▸ **Task description**
Please reproduce the listing below word for word, starting with its first line and going on through the line that contains "sharpen: radius 2.493, amount 0.329", then stop.

▸ **Data to process**
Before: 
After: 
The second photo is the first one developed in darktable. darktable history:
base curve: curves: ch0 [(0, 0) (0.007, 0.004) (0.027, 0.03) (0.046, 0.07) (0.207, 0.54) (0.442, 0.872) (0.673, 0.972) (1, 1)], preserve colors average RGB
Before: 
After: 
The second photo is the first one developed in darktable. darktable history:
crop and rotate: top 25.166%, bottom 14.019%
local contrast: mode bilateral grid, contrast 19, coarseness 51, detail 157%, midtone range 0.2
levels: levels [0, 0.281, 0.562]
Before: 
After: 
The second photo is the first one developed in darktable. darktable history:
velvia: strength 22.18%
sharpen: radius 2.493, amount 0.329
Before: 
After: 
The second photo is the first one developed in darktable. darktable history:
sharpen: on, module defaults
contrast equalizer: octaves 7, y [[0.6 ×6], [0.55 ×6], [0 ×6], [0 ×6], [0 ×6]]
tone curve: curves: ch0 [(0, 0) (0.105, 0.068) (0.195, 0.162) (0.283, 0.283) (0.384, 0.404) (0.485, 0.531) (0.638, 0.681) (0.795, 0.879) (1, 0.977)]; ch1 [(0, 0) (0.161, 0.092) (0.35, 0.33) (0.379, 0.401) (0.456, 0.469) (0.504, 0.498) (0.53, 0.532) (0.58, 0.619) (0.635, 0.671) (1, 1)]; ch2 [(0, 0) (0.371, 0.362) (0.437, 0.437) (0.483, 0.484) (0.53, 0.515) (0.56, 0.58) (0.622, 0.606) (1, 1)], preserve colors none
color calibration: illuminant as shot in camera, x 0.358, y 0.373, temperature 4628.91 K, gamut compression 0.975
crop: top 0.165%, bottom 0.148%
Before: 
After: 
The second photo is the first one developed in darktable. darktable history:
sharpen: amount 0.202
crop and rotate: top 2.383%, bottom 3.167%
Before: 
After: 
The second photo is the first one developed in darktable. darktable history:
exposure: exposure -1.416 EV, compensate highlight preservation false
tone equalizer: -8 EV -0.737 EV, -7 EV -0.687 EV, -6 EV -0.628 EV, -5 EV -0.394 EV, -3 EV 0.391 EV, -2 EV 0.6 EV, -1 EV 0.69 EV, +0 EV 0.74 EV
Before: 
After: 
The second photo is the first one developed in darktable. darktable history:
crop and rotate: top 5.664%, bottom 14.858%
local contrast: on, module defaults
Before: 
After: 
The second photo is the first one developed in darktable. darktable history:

▸ **Full response**
Before: 
After: 
The second photo is the first one developed in darktable. darktable history:
base curve: curves: ch0 [(0, 0) (0.007, 0.004) (0.027, 0.03) (0.046, 0.07) (0.207, 0.54) (0.442, 0.872) (0.673, 0.972) (1, 1)], preserve colors average RGB
Before: 
After: 
The second photo is the first one developed in darktable. darktable history:
crop and rotate: top 25.166%, bottom 14.019%
local contrast: mode bilateral grid, contrast 19, coarseness 51, detail 157%, midtone range 0.2
levels: levels [0, 0.281, 0.562]
Before: 
After: 
The second photo is the first one developed in darktable. darktable history:
velvia: strength 22.18%
sharpen: radius 2.493, amount 0.329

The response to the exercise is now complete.